**Problem requirements**
Return the data below, unchanged.

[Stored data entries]
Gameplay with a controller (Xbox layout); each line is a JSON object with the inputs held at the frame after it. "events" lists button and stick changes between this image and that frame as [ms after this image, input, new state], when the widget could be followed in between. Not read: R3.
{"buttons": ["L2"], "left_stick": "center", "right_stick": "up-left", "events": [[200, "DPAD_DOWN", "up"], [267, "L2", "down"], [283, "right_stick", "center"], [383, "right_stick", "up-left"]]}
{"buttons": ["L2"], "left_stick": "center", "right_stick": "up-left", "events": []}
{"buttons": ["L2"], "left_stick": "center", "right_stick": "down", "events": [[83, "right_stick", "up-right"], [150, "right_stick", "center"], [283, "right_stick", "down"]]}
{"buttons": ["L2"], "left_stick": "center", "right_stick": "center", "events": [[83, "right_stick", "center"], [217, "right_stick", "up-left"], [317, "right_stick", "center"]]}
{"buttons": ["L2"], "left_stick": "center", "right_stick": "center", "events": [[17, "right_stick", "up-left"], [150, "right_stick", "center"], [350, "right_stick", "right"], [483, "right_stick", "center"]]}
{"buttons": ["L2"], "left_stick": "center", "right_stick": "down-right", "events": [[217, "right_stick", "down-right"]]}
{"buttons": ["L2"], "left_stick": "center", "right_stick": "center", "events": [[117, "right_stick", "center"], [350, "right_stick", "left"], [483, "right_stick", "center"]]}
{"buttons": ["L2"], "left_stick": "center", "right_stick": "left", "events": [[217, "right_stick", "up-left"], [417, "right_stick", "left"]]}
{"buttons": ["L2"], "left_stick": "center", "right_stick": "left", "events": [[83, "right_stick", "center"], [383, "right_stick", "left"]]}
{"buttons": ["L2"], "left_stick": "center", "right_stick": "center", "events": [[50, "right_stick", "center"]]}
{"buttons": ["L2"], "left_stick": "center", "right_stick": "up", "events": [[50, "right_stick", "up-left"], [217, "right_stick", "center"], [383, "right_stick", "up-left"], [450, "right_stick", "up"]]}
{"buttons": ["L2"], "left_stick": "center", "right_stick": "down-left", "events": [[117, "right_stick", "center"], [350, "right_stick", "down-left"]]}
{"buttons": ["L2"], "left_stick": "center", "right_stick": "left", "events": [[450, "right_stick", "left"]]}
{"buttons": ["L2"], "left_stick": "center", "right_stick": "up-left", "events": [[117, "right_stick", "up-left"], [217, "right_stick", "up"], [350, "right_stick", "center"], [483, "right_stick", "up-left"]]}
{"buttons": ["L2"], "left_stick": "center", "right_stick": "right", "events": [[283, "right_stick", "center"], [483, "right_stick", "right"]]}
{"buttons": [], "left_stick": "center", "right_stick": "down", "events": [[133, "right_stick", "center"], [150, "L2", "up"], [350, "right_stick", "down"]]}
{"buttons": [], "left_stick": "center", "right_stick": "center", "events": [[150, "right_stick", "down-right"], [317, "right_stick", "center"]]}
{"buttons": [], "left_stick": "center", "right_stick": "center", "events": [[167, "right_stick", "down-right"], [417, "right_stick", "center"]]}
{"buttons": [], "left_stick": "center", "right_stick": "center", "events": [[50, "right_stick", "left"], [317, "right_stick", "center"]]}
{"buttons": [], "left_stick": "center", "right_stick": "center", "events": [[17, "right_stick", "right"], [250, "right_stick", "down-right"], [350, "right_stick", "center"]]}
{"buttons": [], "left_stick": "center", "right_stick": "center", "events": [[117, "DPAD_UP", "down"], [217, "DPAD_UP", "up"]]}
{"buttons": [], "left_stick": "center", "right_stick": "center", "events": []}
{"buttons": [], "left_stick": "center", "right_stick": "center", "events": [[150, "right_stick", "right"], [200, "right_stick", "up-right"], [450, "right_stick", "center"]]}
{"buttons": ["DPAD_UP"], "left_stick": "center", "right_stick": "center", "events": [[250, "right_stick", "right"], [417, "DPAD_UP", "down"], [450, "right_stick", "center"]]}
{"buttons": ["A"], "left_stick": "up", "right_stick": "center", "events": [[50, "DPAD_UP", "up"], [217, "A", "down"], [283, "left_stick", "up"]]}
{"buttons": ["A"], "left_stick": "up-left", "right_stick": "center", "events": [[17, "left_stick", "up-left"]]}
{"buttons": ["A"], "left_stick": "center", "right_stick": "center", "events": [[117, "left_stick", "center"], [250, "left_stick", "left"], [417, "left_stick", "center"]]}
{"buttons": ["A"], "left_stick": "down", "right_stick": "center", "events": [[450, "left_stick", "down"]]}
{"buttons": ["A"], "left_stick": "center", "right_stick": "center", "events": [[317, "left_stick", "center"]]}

**Exercise response**
Gameplay with a controller (Xbox layout); each line is a JSON object with the inputs held at the frame after it. "events" lists button and stick changes between this image and that frame as [ms after this image, input, new state], when the widget could be followed in between. Not read: R3.
{"buttons": ["L2"], "left_stick": "center", "right_stick": "up-left", "events": [[200, "DPAD_DOWN", "up"], [267, "L2", "down"], [283, "right_stick", "center"], [383, "right_stick", "up-left"]]}
{"buttons": ["L2"], "left_stick": "center", "right_stick": "up-left", "events": []}
{"buttons": ["L2"], "left_stick": "center", "right_stick": "down", "events": [[83, "right_stick", "up-right"], [150, "right_stick", "center"], [283, "right_stick", "down"]]}
{"buttons": ["L2"], "left_stick": "center", "right_stick": "center", "events": [[83, "right_stick", "center"], [217, "right_stick", "up-left"], [317, "right_stick", "center"]]}
{"buttons": ["L2"], "left_stick": "center", "right_stick": "center", "events": [[17, "right_stick", "up-left"], [150, "right_stick", "center"], [350, "right_stick", "right"], [483, "right_stick", "center"]]}
{"buttons": ["L2"], "left_stick": "center", "right_stick": "down-right", "events": [[217, "right_stick", "down-right"]]}
{"buttons": ["L2"], "left_stick": "center", "right_stick": "center", "events": [[117, "right_stick", "center"], [350, "right_stick", "left"], [483, "right_stick", "center"]]}
{"buttons": ["L2"], "left_stick": "center", "right_stick": "left", "events": [[217, "right_stick", "up-left"], [417, "right_stick", "left"]]}
{"buttons": ["L2"], "left_stick": "center", "right_stick": "left", "events": [[83, "right_stick", "center"], [383, "right_stick", "left"]]}
{"buttons": ["L2"], "left_stick": "center", "right_stick": "center", "events": [[50, "right_stick", "center"]]}
{"buttons": ["L2"], "left_stick": "center", "right_stick": "up", "events": [[50, "right_stick", "up-left"], [217, "right_stick", "center"], [383, "right_stick", "up-left"], [450, "right_stick", "up"]]}
{"buttons": ["L2"], "left_stick": "center", "right_stick": "down-left", "events": [[117, "right_stick", "center"], [350, "right_stick", "down-left"]]}
{"buttons": ["L2"], "left_stick": "center", "right_stick": "left", "events": [[450, "right_stick", "left"]]}
{"buttons": ["L2"], "left_stick": "center", "right_stick": "up-left", "events": [[117, "right_stick", "up-left"], [217, "right_stick", "up"], [350, "right_stick", "center"], [483, "right_stick", "up-left"]]}
{"buttons": ["L2"], "left_stick": "center", "right_stick": "right", "events": [[283, "right_stick", "center"], [483, "right_stick", "right"]]}
{"buttons": [], "left_stick": "center", "right_stick": "down", "events": [[133, "right_stick", "center"], [150, "L2", "up"], [350, "right_stick", "down"]]}
{"buttons": [], "left_stick": "center", "right_stick": "center", "events": [[150, "right_stick", "down-right"], [317, "right_stick", "center"]]}
{"buttons": [], "left_stick": "center", "right_stick": "center", "events": [[167, "right_stick", "down-right"], [417, "right_stick", "center"]]}
{"buttons": [], "left_stick": "center", "right_stick": "center", "events": [[50, "right_stick", "left"], [317, "right_stick", "center"]]}
{"buttons": [], "left_stick": "center", "right_stick": "center", "events": [[17, "right_stick", "right"], [250, "right_stick", "down-right"], [350, "right_stick", "center"]]}
{"buttons": [], "left_stick": "center", "right_stick": "center", "events": [[117, "DPAD_UP", "down"], [217, "DPAD_UP", "up"]]}
{"buttons": [], "left_stick": "center", "right_stick": "center", "events": []}
{"buttons": [], "left_stick": "center", "right_stick": "center", "events": [[150, "right_stick", "right"], [200, "right_stick", "up-right"], [450, "right_stick", "center"]]}
{"buttons": ["DPAD_UP"], "left_stick": "center", "right_stick": "center", "events": [[250, "right_stick", "right"], [417, "DPAD_UP", "down"], [450, "right_stick", "center"]]}
{"buttons": ["A"], "left_stick": "up", "right_stick": "center", "events": [[50, "DPAD_UP", "up"], [217, "A", "down"], [283, "left_stick", "up"]]}
{"buttons": ["A"], "left_stick": "up-left", "right_stick": "center", "events": [[17, "left_stick", "up-left"]]}
{"buttons": ["A"], "left_stick": "center", "right_stick": "center", "events": [[117, "left_stick", "center"], [250, "left_stick", "left"], [417, "left_stick", "center"]]}
{"buttons": ["A"], "left_stick": "down", "right_stick": "center", "events": [[450, "left_stick", "down"]]}
{"buttons": ["A"], "left_stick": "center", "right_stick": "center", "events": [[317, "left_stick", "center"]]}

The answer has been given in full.